THE TASKS:
- 1) Answer these questions from the article on the Denver school board recall.
(a) Which school board member is the recall effort aimed at?
(b) Which high school did Michael Bennet shut down?
(c) Which high school had parents heard Boasberg would bring to a vote for closing?
- 2) Rewrite the school reform article starting with "01/31/2011 06:08 pm" and going on through "of Northeast Denver.", substituting "Aurora" for "Denver".
- 3) Extend the article on the Denver school board recall past its last sentence.

SUPPLIED PASSAGE:
01/31/2011 06:08 pm ET Updated May 25, 2011

Grassroots vs. Arne Duncan on School Reform, Big Development in Denver

Across our Nation, parents and educators are fighting against top down plans implemented by Secretary of Education Arne Duncan, such as 'Race to the Top,' and sudden school closings and teacher layoffs.

Now, a line in the sand is being drawn on this issue in Denver, Colorado, as a recall effort has been mounted against School Board Member Nate Easley - specifically over his conflict of interest in employment and neglecting to listen and meet with concerned parents of Northeast Denver.

This recall will pit parents who are grassroots organizers against the 'reforms' that close schools from the administration and its Secretary of Education.

This recall does not just threaten one Denver Public School Board member, but goes much higher up - even the President has been brought in for political cover. (No one from the school he mentions was in the audience for the SOTU - every other honoree was in attendance, almost like a last minute addition).

The postive press Bennet and Boasberg got from that SOTU shout-out may have looked good from afar, but it could not hide the fact that in the same week, the ballots were certified to recall Nate Easley, a clear sign that Denver parents are not happy with the way the Schools are being run.

First, why recall Nate Easley? At the time Nate Easley was running for the school board, the board was a 4-3 majority in favor of Superintendent Boasberg's continued plans for shutting down schools, just as his predecessor, (Senator) Michael Bennet had done with Manual High School. Parents had heard that Boasberg was now going to bring a vote to shut down Montbello High School.

Data items:
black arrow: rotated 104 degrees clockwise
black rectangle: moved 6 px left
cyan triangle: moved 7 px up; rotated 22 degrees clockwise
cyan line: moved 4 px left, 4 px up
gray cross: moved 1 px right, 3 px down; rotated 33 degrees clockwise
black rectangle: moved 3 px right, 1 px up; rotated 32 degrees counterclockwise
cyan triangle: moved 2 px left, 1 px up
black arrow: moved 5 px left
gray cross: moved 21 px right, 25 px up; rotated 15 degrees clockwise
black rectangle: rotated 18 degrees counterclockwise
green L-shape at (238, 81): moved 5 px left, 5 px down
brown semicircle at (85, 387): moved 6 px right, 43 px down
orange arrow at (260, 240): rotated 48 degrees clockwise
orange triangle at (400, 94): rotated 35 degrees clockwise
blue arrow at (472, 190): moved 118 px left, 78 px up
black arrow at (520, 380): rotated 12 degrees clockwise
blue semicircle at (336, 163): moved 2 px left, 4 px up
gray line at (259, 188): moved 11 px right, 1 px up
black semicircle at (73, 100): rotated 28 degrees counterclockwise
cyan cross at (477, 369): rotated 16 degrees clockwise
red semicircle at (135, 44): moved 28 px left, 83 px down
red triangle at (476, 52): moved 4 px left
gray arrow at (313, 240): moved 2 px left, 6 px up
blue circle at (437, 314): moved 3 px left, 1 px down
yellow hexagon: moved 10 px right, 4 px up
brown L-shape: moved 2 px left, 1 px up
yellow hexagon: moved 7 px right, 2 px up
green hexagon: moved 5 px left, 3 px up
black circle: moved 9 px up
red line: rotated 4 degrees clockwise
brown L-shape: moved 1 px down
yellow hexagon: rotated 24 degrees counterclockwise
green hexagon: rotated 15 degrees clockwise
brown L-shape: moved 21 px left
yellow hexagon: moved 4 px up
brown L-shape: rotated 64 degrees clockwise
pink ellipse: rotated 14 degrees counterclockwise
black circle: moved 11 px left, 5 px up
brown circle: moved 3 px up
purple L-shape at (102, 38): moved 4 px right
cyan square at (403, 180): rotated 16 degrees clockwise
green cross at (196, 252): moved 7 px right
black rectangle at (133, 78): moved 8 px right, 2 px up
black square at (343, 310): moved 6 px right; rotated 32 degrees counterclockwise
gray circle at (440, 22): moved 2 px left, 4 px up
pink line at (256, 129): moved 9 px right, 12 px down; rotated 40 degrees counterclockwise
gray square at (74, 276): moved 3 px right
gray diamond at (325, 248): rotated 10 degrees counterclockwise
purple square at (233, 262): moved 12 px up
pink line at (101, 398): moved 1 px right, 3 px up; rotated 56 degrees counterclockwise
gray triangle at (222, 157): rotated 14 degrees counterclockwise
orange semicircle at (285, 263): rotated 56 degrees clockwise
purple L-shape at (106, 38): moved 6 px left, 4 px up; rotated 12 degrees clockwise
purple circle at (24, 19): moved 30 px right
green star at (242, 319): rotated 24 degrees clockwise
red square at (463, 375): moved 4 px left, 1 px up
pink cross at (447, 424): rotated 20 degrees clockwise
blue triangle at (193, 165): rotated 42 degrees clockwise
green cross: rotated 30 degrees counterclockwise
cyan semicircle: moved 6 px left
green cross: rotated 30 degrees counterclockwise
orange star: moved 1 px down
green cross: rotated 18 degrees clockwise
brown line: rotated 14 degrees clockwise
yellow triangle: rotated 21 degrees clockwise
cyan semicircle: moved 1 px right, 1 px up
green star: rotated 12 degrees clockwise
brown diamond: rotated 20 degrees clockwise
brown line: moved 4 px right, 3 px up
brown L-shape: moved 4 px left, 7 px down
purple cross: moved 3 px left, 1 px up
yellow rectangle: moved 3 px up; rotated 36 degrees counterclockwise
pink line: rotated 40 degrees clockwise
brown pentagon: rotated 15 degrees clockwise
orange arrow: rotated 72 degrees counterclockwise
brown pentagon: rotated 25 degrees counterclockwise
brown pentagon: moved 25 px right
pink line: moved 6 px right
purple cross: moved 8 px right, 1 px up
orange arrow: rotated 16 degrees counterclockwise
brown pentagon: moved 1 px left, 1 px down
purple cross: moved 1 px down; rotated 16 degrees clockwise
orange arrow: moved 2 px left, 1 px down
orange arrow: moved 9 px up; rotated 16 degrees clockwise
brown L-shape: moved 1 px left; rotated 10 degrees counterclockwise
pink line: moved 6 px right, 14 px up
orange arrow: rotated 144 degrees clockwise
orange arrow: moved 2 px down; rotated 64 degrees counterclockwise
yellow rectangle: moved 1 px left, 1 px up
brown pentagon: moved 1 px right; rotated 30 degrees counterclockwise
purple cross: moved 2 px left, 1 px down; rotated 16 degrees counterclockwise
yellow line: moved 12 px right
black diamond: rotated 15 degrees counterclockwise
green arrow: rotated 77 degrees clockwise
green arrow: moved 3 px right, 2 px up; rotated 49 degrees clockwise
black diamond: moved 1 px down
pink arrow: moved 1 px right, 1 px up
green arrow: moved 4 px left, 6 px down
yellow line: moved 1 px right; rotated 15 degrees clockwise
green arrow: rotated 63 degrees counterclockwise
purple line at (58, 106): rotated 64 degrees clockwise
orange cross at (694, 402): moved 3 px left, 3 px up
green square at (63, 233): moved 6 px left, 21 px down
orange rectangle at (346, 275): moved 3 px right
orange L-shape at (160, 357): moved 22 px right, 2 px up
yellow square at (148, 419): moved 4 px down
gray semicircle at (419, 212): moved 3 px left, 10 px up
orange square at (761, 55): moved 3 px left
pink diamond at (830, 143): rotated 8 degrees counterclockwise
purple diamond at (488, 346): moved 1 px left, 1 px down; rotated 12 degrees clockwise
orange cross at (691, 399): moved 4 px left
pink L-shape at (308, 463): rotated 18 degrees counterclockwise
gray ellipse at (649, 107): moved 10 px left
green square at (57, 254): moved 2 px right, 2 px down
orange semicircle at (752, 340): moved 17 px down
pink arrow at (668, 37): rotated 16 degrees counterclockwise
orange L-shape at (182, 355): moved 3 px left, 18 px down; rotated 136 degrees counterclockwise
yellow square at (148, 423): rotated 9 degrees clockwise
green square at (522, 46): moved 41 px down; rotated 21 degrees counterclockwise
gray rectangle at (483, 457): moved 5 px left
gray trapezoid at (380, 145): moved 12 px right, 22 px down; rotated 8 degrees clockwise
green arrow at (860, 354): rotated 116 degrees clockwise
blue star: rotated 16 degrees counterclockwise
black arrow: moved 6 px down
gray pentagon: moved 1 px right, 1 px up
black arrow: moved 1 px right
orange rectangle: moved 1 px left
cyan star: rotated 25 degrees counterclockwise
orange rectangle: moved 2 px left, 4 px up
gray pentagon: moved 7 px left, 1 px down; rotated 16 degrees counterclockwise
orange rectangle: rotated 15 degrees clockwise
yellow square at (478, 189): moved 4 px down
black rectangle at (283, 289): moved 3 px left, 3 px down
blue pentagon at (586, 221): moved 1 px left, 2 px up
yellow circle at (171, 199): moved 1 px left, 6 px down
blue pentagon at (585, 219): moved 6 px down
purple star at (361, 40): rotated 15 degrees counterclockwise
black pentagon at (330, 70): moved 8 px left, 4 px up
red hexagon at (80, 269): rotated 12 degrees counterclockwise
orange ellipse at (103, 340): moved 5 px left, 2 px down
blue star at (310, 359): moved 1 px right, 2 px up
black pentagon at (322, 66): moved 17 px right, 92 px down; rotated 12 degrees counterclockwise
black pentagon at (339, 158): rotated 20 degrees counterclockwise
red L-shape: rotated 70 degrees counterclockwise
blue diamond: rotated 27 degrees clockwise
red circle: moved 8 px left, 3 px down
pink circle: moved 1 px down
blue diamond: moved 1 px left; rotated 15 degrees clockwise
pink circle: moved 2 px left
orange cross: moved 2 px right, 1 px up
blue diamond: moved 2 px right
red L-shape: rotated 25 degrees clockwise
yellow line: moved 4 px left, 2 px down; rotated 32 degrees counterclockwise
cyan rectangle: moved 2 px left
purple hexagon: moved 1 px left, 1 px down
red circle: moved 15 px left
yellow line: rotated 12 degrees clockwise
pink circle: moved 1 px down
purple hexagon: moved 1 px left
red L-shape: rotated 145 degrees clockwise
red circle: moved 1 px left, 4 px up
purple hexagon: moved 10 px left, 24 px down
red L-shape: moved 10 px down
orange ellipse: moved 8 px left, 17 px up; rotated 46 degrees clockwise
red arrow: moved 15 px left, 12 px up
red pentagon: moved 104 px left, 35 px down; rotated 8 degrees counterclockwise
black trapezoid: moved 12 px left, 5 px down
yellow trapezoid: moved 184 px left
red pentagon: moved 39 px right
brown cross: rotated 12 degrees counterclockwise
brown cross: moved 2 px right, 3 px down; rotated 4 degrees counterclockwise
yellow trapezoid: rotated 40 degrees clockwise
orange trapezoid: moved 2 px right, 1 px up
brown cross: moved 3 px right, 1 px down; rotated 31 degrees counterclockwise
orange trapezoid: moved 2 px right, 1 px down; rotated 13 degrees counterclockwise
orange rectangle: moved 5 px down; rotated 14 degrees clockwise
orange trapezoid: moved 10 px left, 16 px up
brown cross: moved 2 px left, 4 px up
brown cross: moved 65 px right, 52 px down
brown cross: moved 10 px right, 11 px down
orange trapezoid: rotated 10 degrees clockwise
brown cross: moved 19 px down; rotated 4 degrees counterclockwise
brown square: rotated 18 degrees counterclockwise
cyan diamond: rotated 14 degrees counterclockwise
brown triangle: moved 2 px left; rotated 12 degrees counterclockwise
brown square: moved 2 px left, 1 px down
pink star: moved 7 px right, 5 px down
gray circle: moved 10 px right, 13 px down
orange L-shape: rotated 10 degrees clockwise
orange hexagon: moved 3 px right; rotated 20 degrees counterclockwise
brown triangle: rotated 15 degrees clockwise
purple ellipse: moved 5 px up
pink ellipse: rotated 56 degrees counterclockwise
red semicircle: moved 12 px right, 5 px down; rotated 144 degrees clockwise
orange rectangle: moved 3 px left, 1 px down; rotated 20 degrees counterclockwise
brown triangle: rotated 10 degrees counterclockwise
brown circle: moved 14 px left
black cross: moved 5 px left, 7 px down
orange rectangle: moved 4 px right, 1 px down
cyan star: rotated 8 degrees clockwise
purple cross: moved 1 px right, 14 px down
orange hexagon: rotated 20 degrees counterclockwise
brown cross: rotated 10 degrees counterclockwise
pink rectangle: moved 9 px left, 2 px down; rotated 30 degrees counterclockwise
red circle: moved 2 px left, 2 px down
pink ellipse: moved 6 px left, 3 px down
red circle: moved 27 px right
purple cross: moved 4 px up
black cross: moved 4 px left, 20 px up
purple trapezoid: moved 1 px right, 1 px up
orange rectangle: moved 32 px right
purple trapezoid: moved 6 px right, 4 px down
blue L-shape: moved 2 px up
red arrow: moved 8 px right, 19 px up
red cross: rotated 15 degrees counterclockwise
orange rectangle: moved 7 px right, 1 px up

THE REPLIES:
- 1)
(a) Nate Easley
(b) Manual High School
(c) Montbello High School

- 2)
01/31/2011 06:08 pm ET Updated May 25, 2011

Grassroots vs. Arne Duncan on School Reform, Big Development in Aurora

Across our Nation, parents and educators are fighting against top down plans implemented by Secretary of Education Arne Duncan, such as 'Race to the Top,' and sudden school closings and teacher layoffs.

Now, a line in the sand is being drawn on this issue in Aurora, Colorado, as a recall effort has been mounted against School Board Member Nate Easley - specifically over his conflict of interest in employment and neglecting to listen and meet with concerned parents of Northeast Aurora.

- 3)
Public outcry over this was heated, with parents crying out 'NO' to the idea, as you can see here.

Nate Easley failed to keep his campaign pledge to meet and listen to the parents, specifically on the potential Montbello closure. (hattip to Christopher Scott)

Easley missed multiple meetings with groups of community members, which is never a good policy for an elected official. Community members also point out that Easley has failed to notice meetings where school board members have discussed public business and made policy decisions, which has just fueled the fire of distrust between Easley and those he represents. Parents cite a general lack of accountability with Easley, who, they say, does not respond to emails or phone calls.

Far NE Denver resident Donna Moore, told me, "That's what Easley was elected to do - meet with us and represent us on the school board. He can't be bothered to do that, so he's got to go."

It also appears that Easley has a major conflict of interest with his duty as a School Board Member.

Easley works as the Deputy Director of the Denver Scholarship Foundation, an organization intimately associated with the Denver school system. ...superintendent Tom Boasberg has an active leadership role on the foundation... Boasberg ...could exert tremendous professional pressure on Easley, who needs a paying job to feed his family.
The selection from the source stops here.